Qiyān (Arabic: قِيان, Arabic: [qi'jæːn]; singular qayna, Arabic: قَينة, Arabic: ['qɑjnæh]) were a social class of women, trained as entertainers, which existed in the pre-modern Islamic world. The term has been used for both non-free women and free, including some of which came from the nobility. It has been suggested that "the geisha of Japan are perhaps the most comparable form of socially institutionalized female companionship and entertainment for male patrons, although, of course, the differences are also myriad".

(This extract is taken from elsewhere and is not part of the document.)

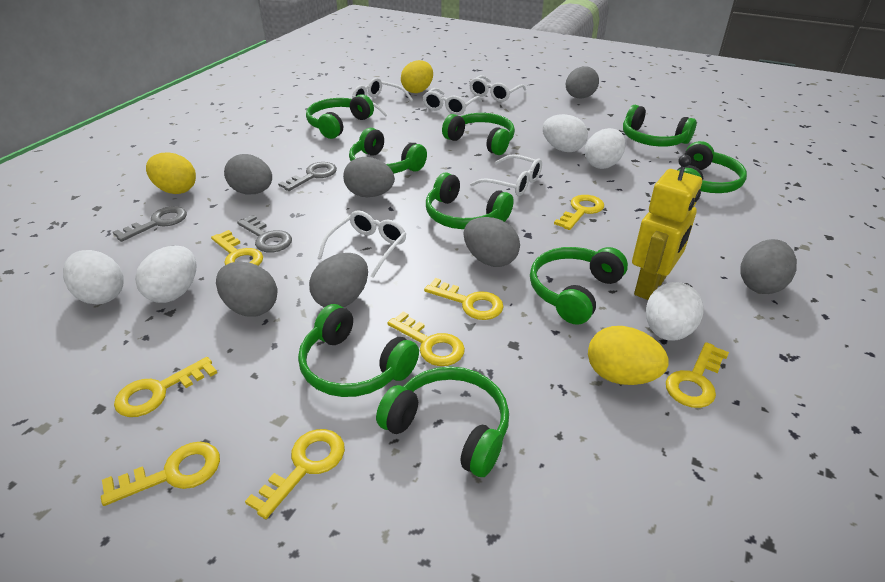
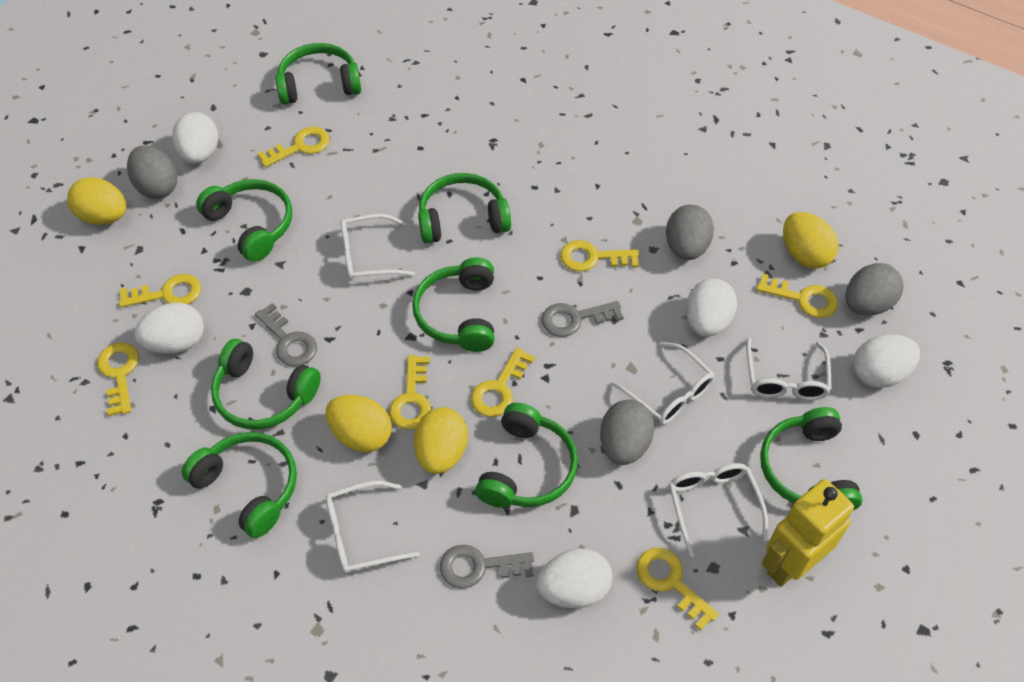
green headphones: [298,304,419,397] [306,94,374,139] [349,128,427,174] [376,366,509,477] [426,173,514,229] [442,113,515,155] [530,247,628,325] [623,105,697,147] [677,141,747,193] = 9 -> [182,432,297,538] [196,179,292,262] [211,339,321,429] [275,43,361,105] [412,257,494,352] [418,173,511,243] [475,403,578,508] [760,407,862,510] = 8
grey egg: [216,262,277,317] [224,154,272,194] [309,253,368,308] [343,157,395,197] [463,217,520,267] [566,66,599,98] [740,239,797,294] = 7 -> [127,145,178,199] [600,400,655,465] [666,205,714,260] [845,263,904,316] = 4
yellow egg: [146,153,196,194] [401,60,433,93] [588,326,669,385] = 3 -> [67,177,126,225] [325,395,392,452] [414,407,468,474] [783,212,839,269] = 4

Historically, the qiyan flourished under the Umayyad Caliphate, the Abbasid Caliphate, and in Al-Andalus.
تاريخياً، ازدهرت القيان في ظل الدولة الأموية، والدولة العباسية، وفي الأندلس.
Qiyān is often rendered in English as 'singing girls' or 'singing slave girls', but these translations do not reflect the fact that qiyān might be of any age, and were skilled entertainers whose training extended well beyond singing, including for example dancing, composing music and verse, reciting historical or literary anecdotes (akhbar), calligraphy, or shadow-puppetry. Other translations include courtesan, "musical concubines", or simply "women musicians".
In some sources, qiyān were a subset of jawāri ('female slaves', جَوار; s. jāriya, جارِية), and often more specifically a subset of imā’ ('slave girls', اِماء; s. ama, اَمة). Qiyān are thus at times referred to as imā’ shawā‘ir ('slave-girl poets', اِماء شَوَاعِر) or as mughanniyāt ('songstresses', مُغَنِّيات; s. mughanniyyah, مغنية). Many qiyan were free women. One of them was even an Abbasid princess.